### ASSIGNMENT
Retype the source text of every row below without changing a single character, and leave the pictures out of your answer.
** Opening RECORD EXTRACTS block **
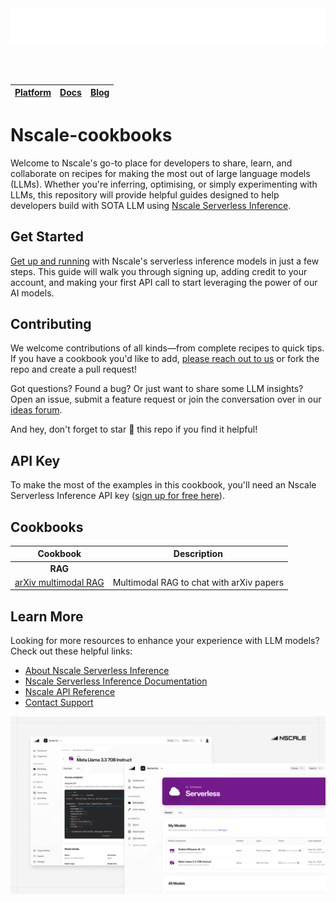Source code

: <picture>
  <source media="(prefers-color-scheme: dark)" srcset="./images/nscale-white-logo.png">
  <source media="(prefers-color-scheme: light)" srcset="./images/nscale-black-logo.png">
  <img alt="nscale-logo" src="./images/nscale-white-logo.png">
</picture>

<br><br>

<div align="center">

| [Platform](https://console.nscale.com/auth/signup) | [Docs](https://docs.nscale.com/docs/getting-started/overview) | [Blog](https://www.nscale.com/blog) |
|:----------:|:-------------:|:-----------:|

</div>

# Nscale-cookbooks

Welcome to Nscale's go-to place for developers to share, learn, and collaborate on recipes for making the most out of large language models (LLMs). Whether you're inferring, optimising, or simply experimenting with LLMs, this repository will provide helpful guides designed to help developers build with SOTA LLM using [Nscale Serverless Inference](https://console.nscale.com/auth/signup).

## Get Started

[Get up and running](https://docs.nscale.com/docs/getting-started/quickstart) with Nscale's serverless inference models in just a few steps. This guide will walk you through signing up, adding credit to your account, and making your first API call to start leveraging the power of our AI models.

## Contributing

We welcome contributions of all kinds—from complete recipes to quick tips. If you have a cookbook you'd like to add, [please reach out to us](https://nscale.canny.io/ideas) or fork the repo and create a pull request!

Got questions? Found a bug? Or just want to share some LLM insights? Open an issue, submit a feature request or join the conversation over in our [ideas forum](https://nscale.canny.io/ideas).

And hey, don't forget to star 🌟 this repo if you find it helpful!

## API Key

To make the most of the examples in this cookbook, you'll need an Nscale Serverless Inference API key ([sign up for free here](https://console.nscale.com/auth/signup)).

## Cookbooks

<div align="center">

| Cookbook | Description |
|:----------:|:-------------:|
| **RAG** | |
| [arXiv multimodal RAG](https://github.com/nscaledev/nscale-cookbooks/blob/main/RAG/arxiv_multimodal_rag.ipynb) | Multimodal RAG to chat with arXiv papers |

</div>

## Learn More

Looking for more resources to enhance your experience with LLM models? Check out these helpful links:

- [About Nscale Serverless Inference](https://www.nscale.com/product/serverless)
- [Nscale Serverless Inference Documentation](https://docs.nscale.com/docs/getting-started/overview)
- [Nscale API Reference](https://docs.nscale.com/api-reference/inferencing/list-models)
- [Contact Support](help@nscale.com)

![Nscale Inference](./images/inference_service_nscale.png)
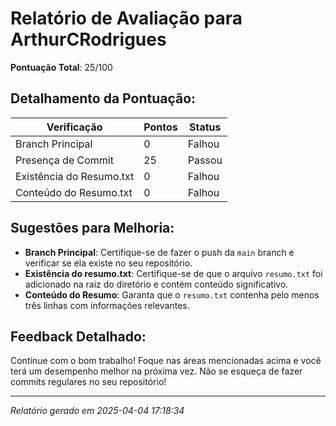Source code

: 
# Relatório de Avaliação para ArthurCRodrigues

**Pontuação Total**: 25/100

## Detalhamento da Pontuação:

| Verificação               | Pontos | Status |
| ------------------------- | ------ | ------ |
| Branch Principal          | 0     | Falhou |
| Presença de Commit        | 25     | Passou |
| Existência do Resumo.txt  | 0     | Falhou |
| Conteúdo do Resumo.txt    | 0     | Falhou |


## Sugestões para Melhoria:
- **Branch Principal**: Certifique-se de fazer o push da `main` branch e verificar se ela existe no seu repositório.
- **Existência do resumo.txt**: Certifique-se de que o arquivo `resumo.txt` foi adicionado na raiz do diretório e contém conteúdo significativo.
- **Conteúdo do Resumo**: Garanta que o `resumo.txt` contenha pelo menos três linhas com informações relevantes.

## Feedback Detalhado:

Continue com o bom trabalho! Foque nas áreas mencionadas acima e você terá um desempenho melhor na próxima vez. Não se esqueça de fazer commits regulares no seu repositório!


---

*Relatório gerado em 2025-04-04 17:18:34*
** Closing RECORD EXTRACTS block **
### COMPLETED EXERCISE
Source code

: <picture>
  <source media="(prefers-color-scheme: dark)" srcset="./images/nscale-white-logo.png">
  <source media="(prefers-color-scheme: light)" srcset="./images/nscale-black-logo.png">
  <img alt="nscale-logo" src="./images/nscale-white-logo.png">
</picture>

<br><br>

<div align="center">

| [Platform](https://console.nscale.com/auth/signup) | [Docs](https://docs.nscale.com/docs/getting-started/overview) | [Blog](https://www.nscale.com/blog) |
|:----------:|:-------------:|:-----------:|

</div>

# Nscale-cookbooks

Welcome to Nscale's go-to place for developers to share, learn, and collaborate on recipes for making the most out of large language models (LLMs). Whether you're inferring, optimising, or simply experimenting with LLMs, this repository will provide helpful guides designed to help developers build with SOTA LLM using [Nscale Serverless Inference](https://console.nscale.com/auth/signup).

## Get Started

[Get up and running](https://docs.nscale.com/docs/getting-started/quickstart) with Nscale's serverless inference models in just a few steps. This guide will walk you through signing up, adding credit to your account, and making your first API call to start leveraging the power of our AI models.

## Contributing

We welcome contributions of all kinds—from complete recipes to quick tips. If you have a cookbook you'd like to add, [please reach out to us](https://nscale.canny.io/ideas) or fork the repo and create a pull request!

Got questions? Found a bug? Or just want to share some LLM insights? Open an issue, submit a feature request or join the conversation over in our [ideas forum](https://nscale.canny.io/ideas).

And hey, don't forget to star 🌟 this repo if you find it helpful!

## API Key

To make the most of the examples in this cookbook, you'll need an Nscale Serverless Inference API key ([sign up for free here](https://console.nscale.com/auth/signup)).

## Cookbooks

<div align="center">

| Cookbook | Description |
|:----------:|:-------------:|
| **RAG** | |
| [arXiv multimodal RAG](https://github.com/nscaledev/nscale-cookbooks/blob/main/RAG/arxiv_multimodal_rag.ipynb) | Multimodal RAG to chat with arXiv papers |

</div>

## Learn More

Looking for more resources to enhance your experience with LLM models? Check out these helpful links:

- [About Nscale Serverless Inference](https://www.nscale.com/product/serverless)
- [Nscale Serverless Inference Documentation](https://docs.nscale.com/docs/getting-started/overview)
- [Nscale API Reference](https://docs.nscale.com/api-reference/inferencing/list-models)
- [Contact Support](help@nscale.com)

![Nscale Inference](./images/inference_service_nscale.png)
Source code

: 
# Relatório de Avaliação para ArthurCRodrigues

**Pontuação Total**: 25/100

## Detalhamento da Pontuação:

| Verificação               | Pontos | Status |
| ------------------------- | ------ | ------ |
| Branch Principal          | 0     | Falhou |
| Presença de Commit        | 25     | Passou |
| Existência do Resumo.txt  | 0     | Falhou |
| Conteúdo do Resumo.txt    | 0     | Falhou |


## Sugestões para Melhoria:
- **Branch Principal**: Certifique-se de fazer o push da `main` branch e verificar se ela existe no seu repositório.
- **Existência do resumo.txt**: Certifique-se de que o arquivo `resumo.txt` foi adicionado na raiz do diretório e contém conteúdo significativo.
- **Conteúdo do Resumo**: Garanta que o `resumo.txt` contenha pelo menos três linhas com informações relevantes.

## Feedback Detalhado:

Continue com o bom trabalho! Foque nas áreas mencionadas acima e você terá um desempenho melhor na próxima vez. Não se esqueça de fazer commits regulares no seu repositório!


---

*Relatório gerado em 2025-04-04 17:18:34*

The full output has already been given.